Sepsis should be defined as life-threatening organ dysfunction caused by a dysregulated host response to infection:
The international definitions require that hypotension requiring the
use of vasoactive infusions and a high arterial lactate content be used
to describe septic shock: in General Practice and Urgent Care hypotension
in the presence of presumed infection is an appropriate surrogate to
describe presumed septic shock (3)
NICE state "..Sepsis is a clinical syndrome caused by the body's immune and coagulation systems being switched on by an infection. Sepsis with shock is a life-threatening condition that is characterised by low blood pressure despite adequate fluid replacement, and organ dysfunction or failure. Sepsis is an important cause of death in people of all ages.....

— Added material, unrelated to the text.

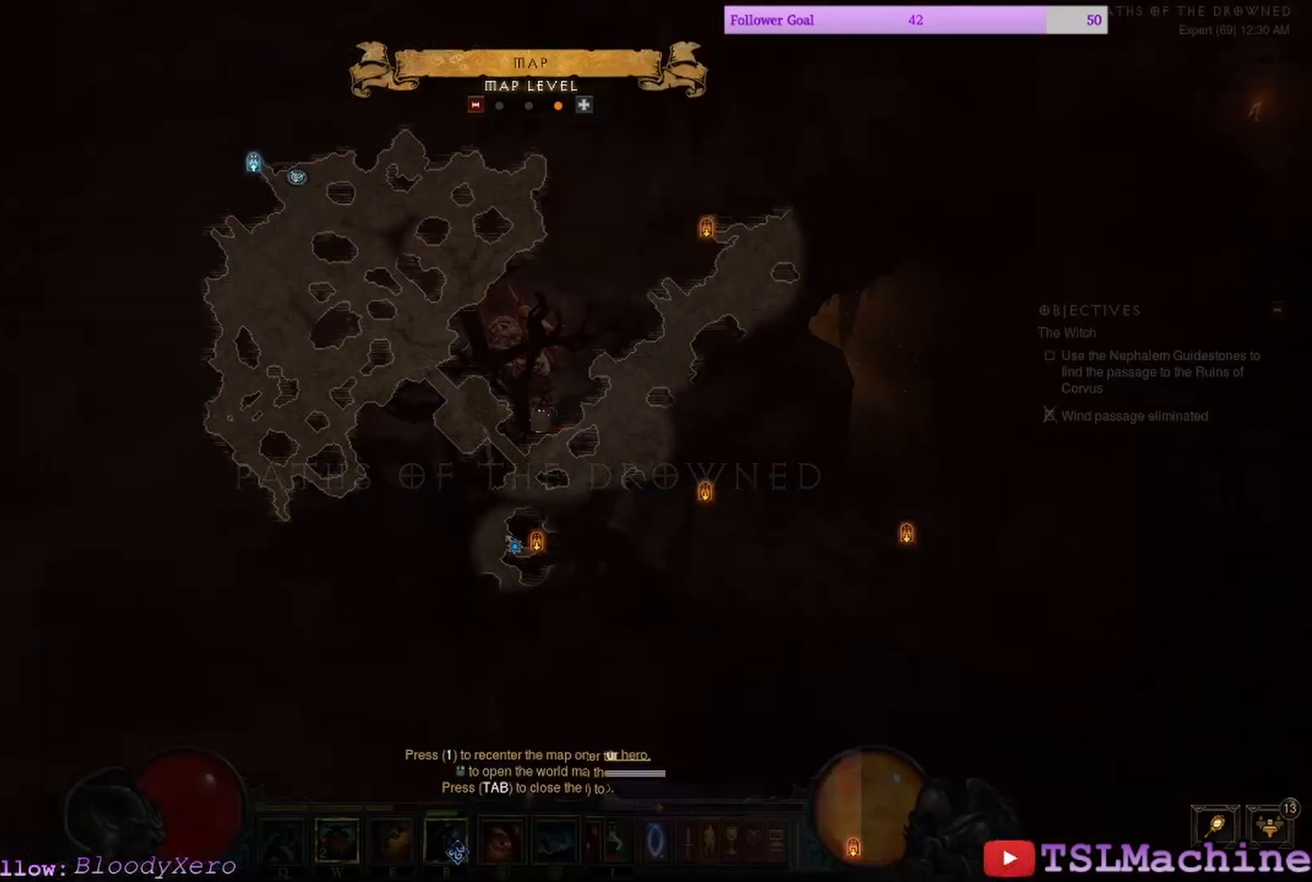
{"keys": ["tab"], "mouse": [], "events": [[284, "tab", "down"]]}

Previous terminology included terms SIRS (systematic inflammatory response syndrome), severe sepsis and septic shock but new terminology suggests using terms sepsis and septic shock only . Sepsis is defined as a life-threatening organ dysfunction due to a dysregulated host response to infection and septic shock as persisting hypotension requiring vasopressors to maintain a mean arterial pressure (MAP) of 65 mmHg or more and having a serum lactate level of greater than 2 mmol/l despite adequate volume resuscitation..."
Septic shock is defined as a subset of sepsis where particularly profound circulatory, cellular and metabolic abnormalities substantially increase mortality.